→ What this task involves: Exact repetition of a range: find the line containing "Figure 11. Structural" and the line containing "Table 3. Comparison" in the material below, then repeat both and all lines between them, leaving pictures out.

→ Data provided:
________________________________________
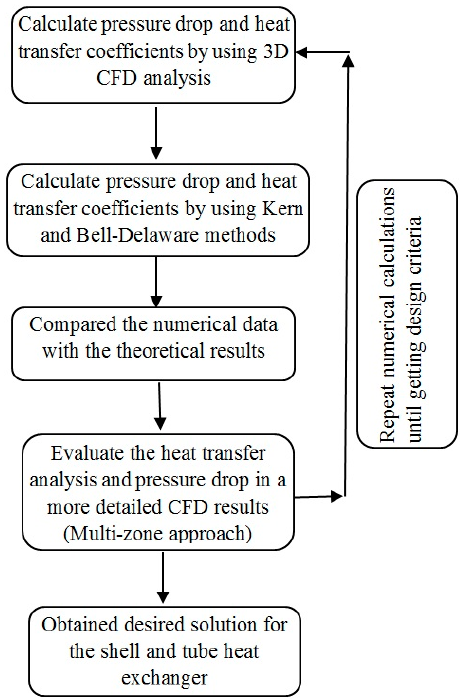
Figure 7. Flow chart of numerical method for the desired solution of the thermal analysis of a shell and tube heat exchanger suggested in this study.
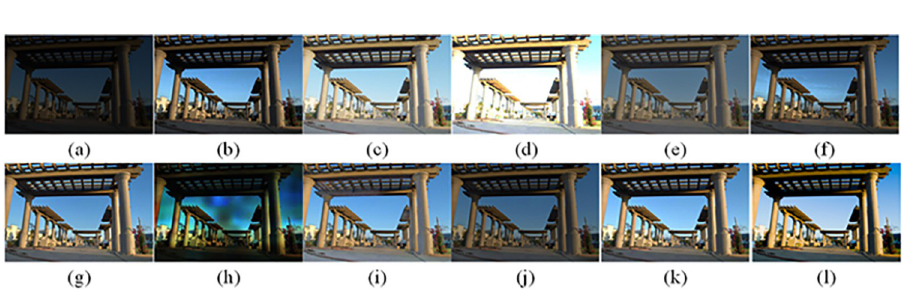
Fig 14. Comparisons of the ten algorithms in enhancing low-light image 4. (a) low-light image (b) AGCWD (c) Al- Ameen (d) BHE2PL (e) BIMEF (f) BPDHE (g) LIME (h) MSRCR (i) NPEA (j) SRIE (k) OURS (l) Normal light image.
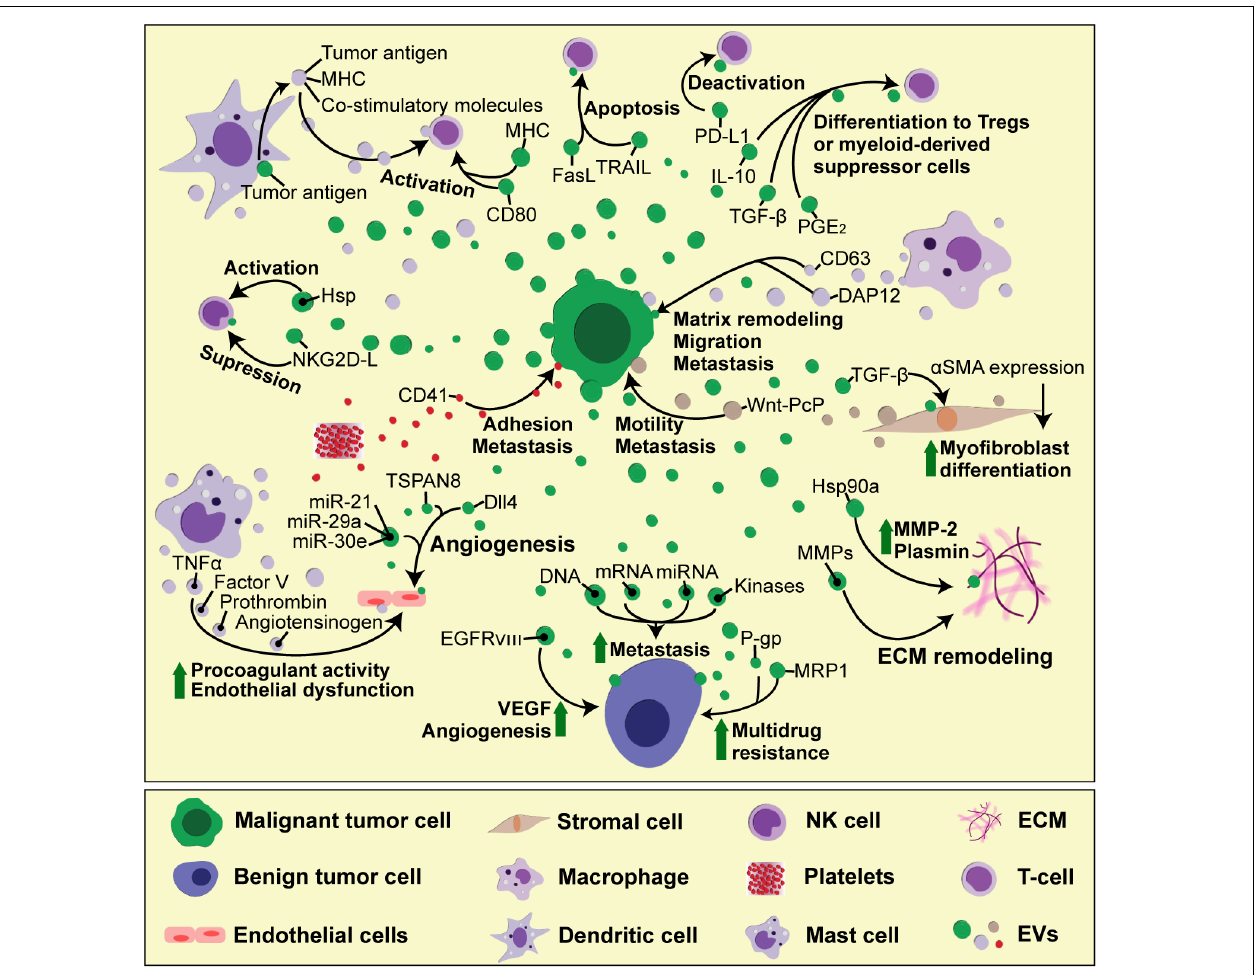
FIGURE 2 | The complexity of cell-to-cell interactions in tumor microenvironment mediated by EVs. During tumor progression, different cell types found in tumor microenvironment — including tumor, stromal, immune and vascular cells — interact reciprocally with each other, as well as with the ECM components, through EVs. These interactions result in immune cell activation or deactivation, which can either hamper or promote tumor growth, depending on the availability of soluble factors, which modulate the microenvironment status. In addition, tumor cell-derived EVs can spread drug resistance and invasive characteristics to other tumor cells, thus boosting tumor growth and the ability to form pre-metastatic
________________________________________
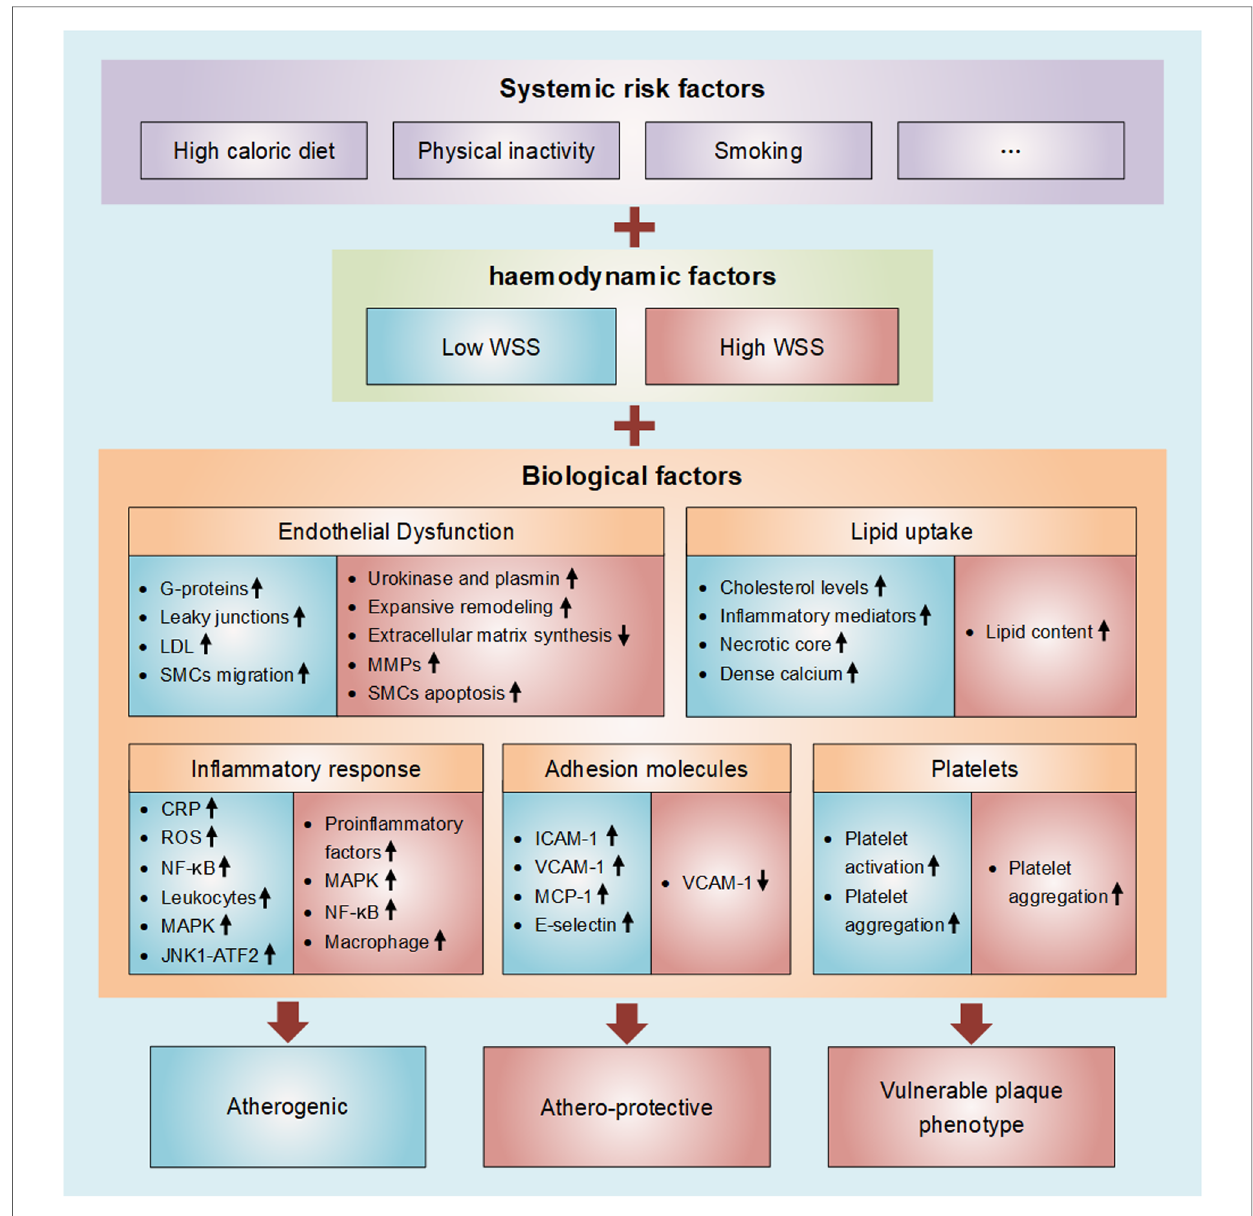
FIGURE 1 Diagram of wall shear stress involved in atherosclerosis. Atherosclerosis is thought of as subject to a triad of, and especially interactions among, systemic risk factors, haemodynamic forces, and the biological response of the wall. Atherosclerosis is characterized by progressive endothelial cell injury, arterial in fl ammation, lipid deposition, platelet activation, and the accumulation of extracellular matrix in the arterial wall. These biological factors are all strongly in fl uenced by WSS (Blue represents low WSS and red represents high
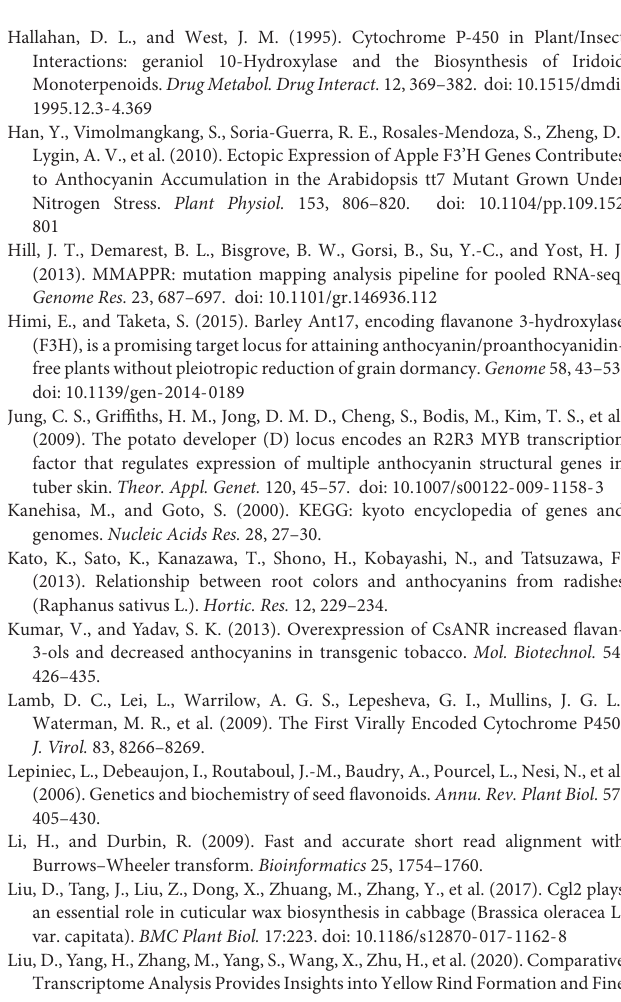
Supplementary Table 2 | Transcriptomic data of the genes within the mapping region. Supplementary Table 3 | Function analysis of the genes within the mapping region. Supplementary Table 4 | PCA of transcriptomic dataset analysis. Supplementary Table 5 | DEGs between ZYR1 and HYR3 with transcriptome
________________________________________
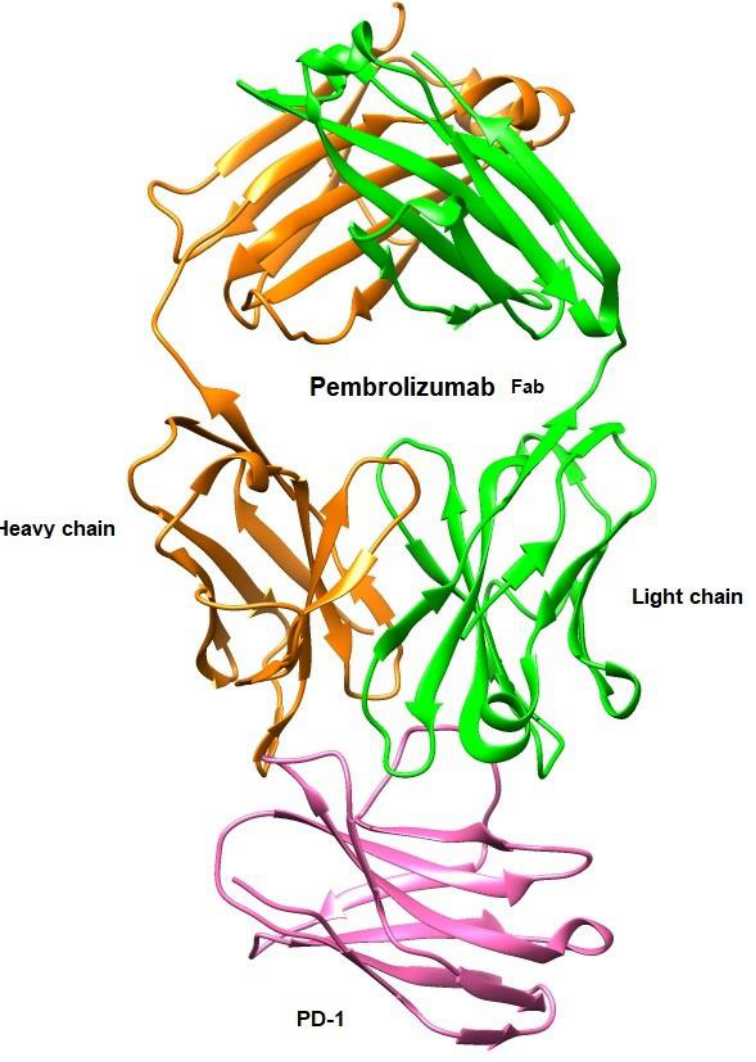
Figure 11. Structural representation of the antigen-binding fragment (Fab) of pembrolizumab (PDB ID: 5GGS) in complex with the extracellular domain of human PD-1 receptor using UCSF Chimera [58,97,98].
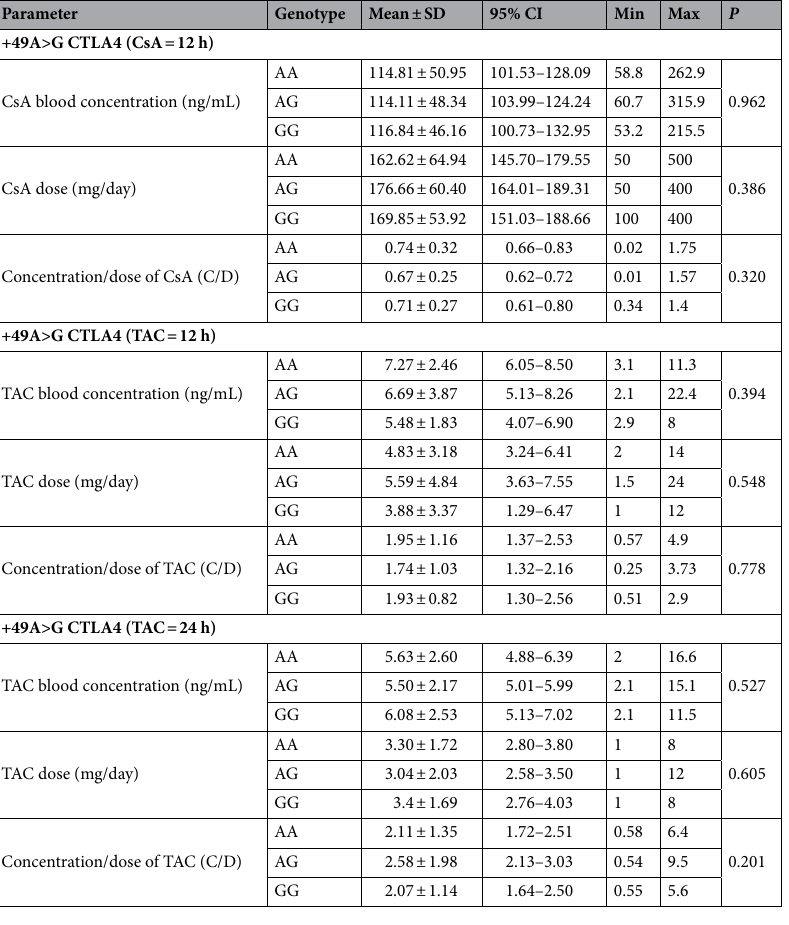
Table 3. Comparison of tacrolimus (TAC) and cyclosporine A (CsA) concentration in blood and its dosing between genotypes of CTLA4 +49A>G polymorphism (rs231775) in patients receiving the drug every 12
________________________________________
→ Output of the task:
Figure 11. Structural representation of the antigen-binding fragment (Fab) of pembrolizumab (PDB ID: 5GGS) in complex with the extracellular domain of human PD-1 receptor using UCSF Chimera [58,97,98].
Table 3. Comparison of tacrolimus (TAC) and cyclosporine A (CsA) concentration in blood and its dosing between genotypes of CTLA4 +49A>G polymorphism (rs231775) in patients receiving the drug every 12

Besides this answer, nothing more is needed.